## What is asked:
Retype every line of the listing below verbatim, without altering any wording, punctuation, or symbols.

## Dataset records:
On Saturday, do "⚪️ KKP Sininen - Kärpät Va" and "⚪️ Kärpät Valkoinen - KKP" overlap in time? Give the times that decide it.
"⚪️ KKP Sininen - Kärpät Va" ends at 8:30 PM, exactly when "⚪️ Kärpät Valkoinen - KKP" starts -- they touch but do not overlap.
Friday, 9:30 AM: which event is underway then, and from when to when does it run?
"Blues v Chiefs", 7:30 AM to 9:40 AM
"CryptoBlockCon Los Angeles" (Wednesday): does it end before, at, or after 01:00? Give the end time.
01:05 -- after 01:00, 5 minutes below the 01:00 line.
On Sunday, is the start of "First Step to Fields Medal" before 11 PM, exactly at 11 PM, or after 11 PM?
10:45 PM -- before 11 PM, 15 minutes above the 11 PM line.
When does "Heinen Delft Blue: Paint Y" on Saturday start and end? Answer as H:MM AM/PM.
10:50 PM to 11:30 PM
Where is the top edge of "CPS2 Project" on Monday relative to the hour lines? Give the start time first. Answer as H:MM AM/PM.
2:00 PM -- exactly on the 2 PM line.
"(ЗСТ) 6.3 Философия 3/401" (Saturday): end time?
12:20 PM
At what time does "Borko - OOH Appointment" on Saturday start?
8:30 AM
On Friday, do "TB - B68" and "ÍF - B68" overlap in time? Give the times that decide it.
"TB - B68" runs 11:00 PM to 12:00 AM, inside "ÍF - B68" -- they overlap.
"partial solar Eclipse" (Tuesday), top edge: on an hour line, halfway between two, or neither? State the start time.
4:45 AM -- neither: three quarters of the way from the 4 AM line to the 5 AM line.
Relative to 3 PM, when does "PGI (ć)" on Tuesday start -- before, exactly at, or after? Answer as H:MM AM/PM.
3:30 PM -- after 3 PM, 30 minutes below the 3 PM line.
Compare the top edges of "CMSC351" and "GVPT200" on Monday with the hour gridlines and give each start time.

## Complete response:
On Saturday, do "⚪️ KKP Sininen - Kärpät Va" and "⚪️ Kärpät Valkoinen - KKP" overlap in time? Give the times that decide it.
"⚪️ KKP Sininen - Kärpät Va" ends at 8:30 PM, exactly when "⚪️ Kärpät Valkoinen - KKP" starts -- they touch but do not overlap.
Friday, 9:30 AM: which event is underway then, and from when to when does it run?
"Blues v Chiefs", 7:30 AM to 9:40 AM
"CryptoBlockCon Los Angeles" (Wednesday): does it end before, at, or after 01:00? Give the end time.
01:05 -- after 01:00, 5 minutes below the 01:00 line.
On Sunday, is the start of "First Step to Fields Medal" before 11 PM, exactly at 11 PM, or after 11 PM?
10:45 PM -- before 11 PM, 15 minutes above the 11 PM line.
When does "Heinen Delft Blue: Paint Y" on Saturday start and end? Answer as H:MM AM/PM.
10:50 PM to 11:30 PM
Where is the top edge of "CPS2 Project" on Monday relative to the hour lines? Give the start time first. Answer as H:MM AM/PM.
2:00 PM -- exactly on the 2 PM line.
"(ЗСТ) 6.3 Философия 3/401" (Saturday): end time?
12:20 PM
At what time does "Borko - OOH Appointment" on Saturday start?
8:30 AM
On Friday, do "TB - B68" and "ÍF - B68" overlap in time? Give the times that decide it.
"TB - B68" runs 11:00 PM to 12:00 AM, inside "ÍF - B68" -- they overlap.
"partial solar Eclipse" (Tuesday), top edge: on an hour line, halfway between two, or neither? State the start time.
4:45 AM -- neither: three quarters of the way from the 4 AM line to the 5 AM line.
Relative to 3 PM, when does "PGI (ć)" on Tuesday start -- before, exactly at, or after? Answer as H:MM AM/PM.
3:30 PM -- after 3 PM, 30 minutes below the 3 PM line.
Compare the top edges of "CMSC351" and "GVPT200" on Monday with the hour gridlines and give each start time.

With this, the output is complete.